Implementing Targets in UK Government: A Multiple Streams Approach
As the federal election looms in Australia, the track records of both Coalition and ALP governments of fulfilling their election promises are under scrutiny. Sometimes, a promise gets lost or falls short in implementation. Todays’ post by Professor Christina Boswell and Dr Eugenia Rodrigues provides lessons from the UK on how policy can be reinterpreted, distorted or even subverted when applied at a local level or across different arms of government.
This post originally appeared on Professor Boswell’s blog Politics, Knowledge & Migration
It has long been observed that policies can get lost in implementation. The best intended legislation or programme adopted by central government can get reinterpreted, distorted or even subverted when applied at local level, or across different areas of government. This was certainly the case with the British Labour government’s system of targets rolled out in the 2000s. Number 10 and the Treasury (the ‘core executive’) adopted a series of quantified performance targets designed to improve public services. And the government even monitored how far they were being achieved through rigorous reporting arrangements. But the targets were appropriated and applied in quite different ways across departments. What factors shaped how different parts of government implemented targets?
In our recent Policy & Politics article: Policies, politics and organisational problems: multiple streams and the implementation of targets in UK government, we develop John Kingdon’s idea of ‘multiple streams’ to try to understand differential implementation across sectors. The multiple streams approach suggests that policies are adopted where three elements converge: a policy, a problem, and amenable political conditions. We suggest this is a useful approach for understanding implementation, too. However, we suggest adjusting the approach in two ways. First, we focus on implementation in the departments or ministries responsible for implementing policy. So we adopt the perspective of organisations in the public administration, rather than focusing on (party) political dynamics. Second, we suggest that two factors are most important in shaping implementation: the strength of the core executive’s commitment to the policy; and the policy’s ‘match’ with organisational problems. In other words, does the proposed policy seem useful or appropriate to the organisation as a way of addressing what it perceives to be the challenges facing it?
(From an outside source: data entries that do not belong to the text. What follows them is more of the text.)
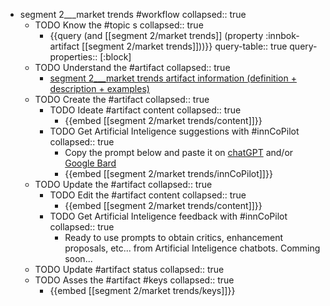 
- segment 2___market trends #workflow
   collapsed:: true
  - TODO Know the #topic s
    collapsed:: true
    - {{query (and [[segment 2/market trends]] (property :innbok-artifact [[segment 2/market trends]]))}}
      query-table:: true
      query-properties:: [:block]
  - TODO Understand the #artifact
    collapsed:: true
    - [segment 2___market trends artifact information (definition + description + examples)](https://go.innbok.com/#/page/innBoK%2Fsegment-%28id%29%2Fmarket-trends%2Finfo)
  - TODO Create the #artifact
     collapsed:: true
    - TODO Ideate #artifact content
      collapsed:: true
      - {{embed [[segment 2/market trends/content]]}}
    - TODO Get Artificial Inteligence suggestions with #innCoPilot
      collapsed:: true
      - Copy the prompt below and paste it on [chatGPT](https://chat.openai.com) and/or [Google Bard](https://bard.google.com/chat)
      - {{embed [[segment 2/market trends/innCoPilot]]}}
  - TODO Update the #artifact
    collapsed:: true
    - TODO Edit the #artifact content
     collapsed:: true
      - {{embed [[segment 2/market trends/content]]}}
    - TODO Get Artificial Inteligence feedback with #innCoPilot
      collapsed:: true
      - Ready to use prompts to obtain critics, enhancement proposals, etc... from Artificial Inteligence chatbots. Comming soon...
  - TODO Update #artifact status
    collapsed:: true
  - TODO Asses the #artifact #keys
    collapsed:: true
    - {{embed [[segment 2/market trends/keys]]}}



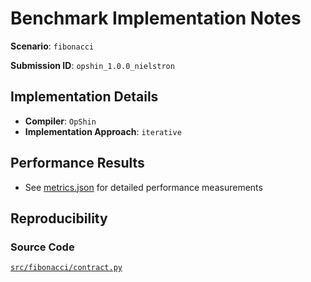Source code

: # Benchmark Implementation Notes

**Scenario**: `fibonacci`

**Submission ID**: `opshin_1.0.0_nielstron`

## Implementation Details

- **Compiler**: `OpShin`
- **Implementation Approach**: `iterative`

## Performance Results

- See [metrics.json](metrics.json) for detailed performance measurements

## Reproducibility

### Source Code

[`src/fibonacci/contract.py`](https://github.com/OpShin/opshin-cape-submissions/blob/e9d934532514e956425b16b630a584f060f91250/src/fibonacci/contract.py)
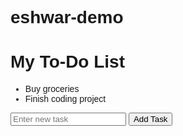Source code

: # eshwar-demo
<!DOCTYPE html>
<html lang="en">
<head>
  <meta charset="UTF-8">
  <meta name="viewport" content="width=device-width, initial-scale=1.0">
  <title>To-Do List</title>
  <style>
    body
    {
    font-family: sans-serif;
    }  

h1 {
  text-align: center;
  margin-bottom: 20px;
}

#todo-list {
  list-style: none;
  padding: 0;
  margin: 0;
}

#todo-list li {
  margin-bottom: 10px;
  padding: 10px;
  border: 1px solid #ccc;
  border-radius: 5px;
}

#add-task-form {
  display: flex;
  justify-content: center;
  margin-top: 20px;
}

#new-task {
  flex-grow: 1;
  padding: 10px;
  border: 1px solid #ccc;
  border-radius: 5px;
}

button {
  padding: 10px 20px;
  background-color: #4CAF50;
  color: white;
  border: none;
  border-radius: 5px;
  cursor: pointer;
}

button:hover {
  background-color: #3e8e41;
}
</style>
</head>
<body>
  <h1>My To-Do List</h1>
  <ul id="todo-list">
    <li>Buy groceries</li>
    <li>Finish coding project</li>
  </ul>
  <form id="add-task-form">
    <input type="text" id="new-task" placeholder="Enter new task">
    <button type="submit">Add Task</button>
  </form>
  <script src="script.js"></script>  </body>
</html>

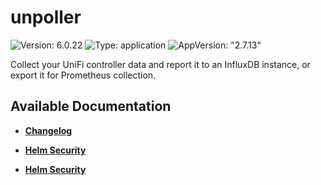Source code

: # unpoller

![Version: 6.0.22](https://img.shields.io/badge/Version-6.0.22-informational?style=flat-square) ![Type: application](https://img.shields.io/badge/Type-application-informational?style=flat-square) ![AppVersion: "2.7.13"](https://img.shields.io/badge/AppVersion-"2.7.13"-informational?style=flat-square)

Collect your UniFi controller data and report it to an InfluxDB instance, or export it for Prometheus collection.

## Available Documentation

- [**Changelog**](CHANGELOG)

- [**Helm Security**](container-security)

- [**Helm Security**](helm-security)

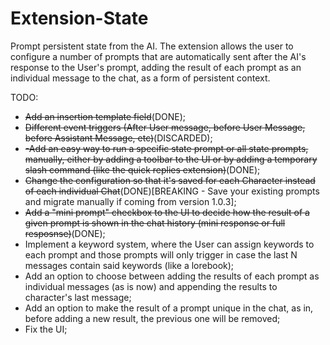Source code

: # Extension-State
Prompt persistent state from the AI.
The extension allows the user to configure a number of prompts that are automatically sent after the AI's response to the User's prompt, adding the result of each prompt as an individual message to the chat, as a form of persistent context.

TODO:
 - ~~Add an insertion template field~~(DONE);
 - ~~Different event triggers (After User message, before User Message, before Assistant Message, etc)~~(DISCARDED);
 - ~~-Add an easy way to run a specific state prompt or all state prompts, manually, either by adding a toolbar to the UI or by adding a temporary slash command (like the quick replies extension)~~(DONE);
 - ~~Change the configuration so that it's saved for each Character instead of each individual Chat~~(DONE)[BREAKING - Save your existing prompts and migrate manually if coming from version 1.0.3];
 - ~~Add a "mini prompt" checkbox to the UI to decide how the result of a given prompt is shown in the chat history (mini response or full resposnse)~~(DONE);
 - Implement a keyword system, where the User can assign keywords to each prompt and those prompts will only trigger in case the last N messages contain said keywords (like a lorebook);
 - Add an option to choose between adding the results of each prompt as individual messages (as is now) and appending the results to character's last message;
 - Add an option to make the result of a prompt unique in the chat, as in, before adding a new result, the previous one will be removed;
 - Fix the UI;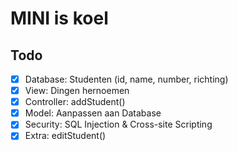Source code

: # MINI is koel
## Todo
- [x] Database: Studenten (id, name, number, richting)
- [x] View: Dingen hernoemen
- [x] Controller: addStudent()
- [x] Model: Aanpassen aan Database
- [x] Security: SQL Injection & Cross-site Scripting
- [x] Extra: editStudent()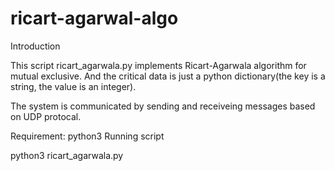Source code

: # ricart-agarwal-algo
Introduction

This script ricart_agarwala.py implements Ricart-Agarwala algorithm for mutual exclusive. And the critical data is just a python dictionary(the key is a string, the value is an integer).

The system is communicated by sending and receiveing messages based on UDP protocal.

Requirement: python3
Running script

python3 ricart_agarwala.py
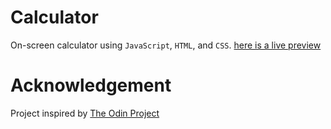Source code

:# Calculator
On-screen calculator using `JavaScript`, `HTML`, and `CSS`.
[here is a live preview](https://abdelhakim54.github.io/Calculator/)

# Acknowledgement
Project inspired by [The Odin Project](https://www.theodinproject.com/)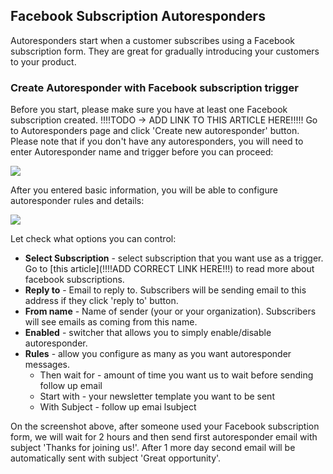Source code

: ## Facebook Subscription Autoresponders

Autoresponders start when a customer subscribes using a Facebook subscription form. They are great for gradually introducing your customers to your product.

### Create Autoresponder with Facebook subscription trigger

Before you start, please make sure you have at least one Facebook subscription created. !!!!TODO -> ADD LINK TO THIS ARTICLE HERE!!!!!
Go to Autoresponders page and click 'Create new autoresponder' button. Please note that if you don't have any autoresponders, you will need to enter Autoresponder name and trigger before you can proceed: 

![](images/autoresponders/responder_5.png)

After you entered basic information, you will be able to configure autoresponder rules and details:

![](images/autoresponders/responder_6.png)

Let check what options you can control:

* **Select Subscription** - select subscription that you want use as a trigger. Go to [this article](!!!!ADD CORRECT LINK HERE!!!) to read more about facebook subscriptions.
* **Reply to** - Email to reply to. Subscribers will be sending email to this address if they click 'reply to' button.
* **From name** - Name of sender (your or your organization). Subscribers will see emails as coming from this name.
* **Enabled** - switcher that allows you to simply enable/disable autoresponder.
* **Rules** - allow you configure as many as you want autoresponder messages. 
    * Then wait for - amount of time you want us to wait before sending follow up email
    * Start with - your newsletter template you want to be sent
    * With Subject - follow up emai lsubject


On the screenshot above, after someone used your Facebook subscription form, we will wait for 2 hours and then send first autoresponder email with subject 'Thanks for joining us!'. After 1 more day second email will be automatically sent with subject 'Great opportunity'.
We suggest that different combinations of political commitment and match with organisational problems yield four possible modes of implementation. First, where there is strong central commitment and the proposed policy matches organisational problems, then we can expect effective implementation. However, where the policy doesn’t appear to fit with the organisation’s perception of policy problems, then we can expect either weak implementation (if central government is not that committed either). Or, if the core executive is strongly committed to the policy but the organisation isn’t, then the organisation may engage in ‘decoupling’: complying with the policy in its rhetoric and formal structures, but in practice failing to carry out the changes required to implement it. A fourth possibility is that the core executive is not strongly committed to the policy, but the organisation is – in this case, we can expect ‘bottom-up’ implementation, driven by the organisation.
We examine this model by looking at the implementation of targets in carbon emissions, defence procurement and asylum. Our analysis draws on 54 interviews carried out with officials, special advisors and ministers. We find support for our model. In the case of asylum, initial attempts by the Home Office to decouple rhetoric and practice were constrained, as the core executive became strongly committed to overseeing the implementation of targets. In the case of defence procurement, the Ministry of Defence’s lack of enthusiasm – and a core executive keen to implement targets but reluctant to be too intrusive – resulted in a combination of decoupling and ineffective implementation. Finally, in the case of emissions targets, the Department for Climate Change (and its predecessor Defra) was keen to embrace the targets to enhance its organisational clout, and attract resources. However, weak political interest by the core executive meant that implementation of the target was largely ‘bottom-up’.
One of our key findings is that organisations can switch between modes of implementation, as core executive commitment changes over time, and as new organisational problems emerge. Our analysis also reinforces how difficult it is for core executives to steer implementation. Even where they set clear, specific targets and monitor them rigorously, there is huge scope for organisations to decouple formal compliance from informal deviation. As the asylum case shows, the core executive may need to resort to quite resource-intensive, intrusive – and damaging – forms of intervention to achieve its goals. In the case of the Home Office, one has to ask if this was a price worth paying.
Christina Boswell is Professor of Politics and Director of Research in the School of Social & Political Science at the University of Edinburgh. Eugenia Rodrigues is Research Fellow in Science Technology and Innovation Studies, in the School of Social & Political Science at the University of Edinburgh.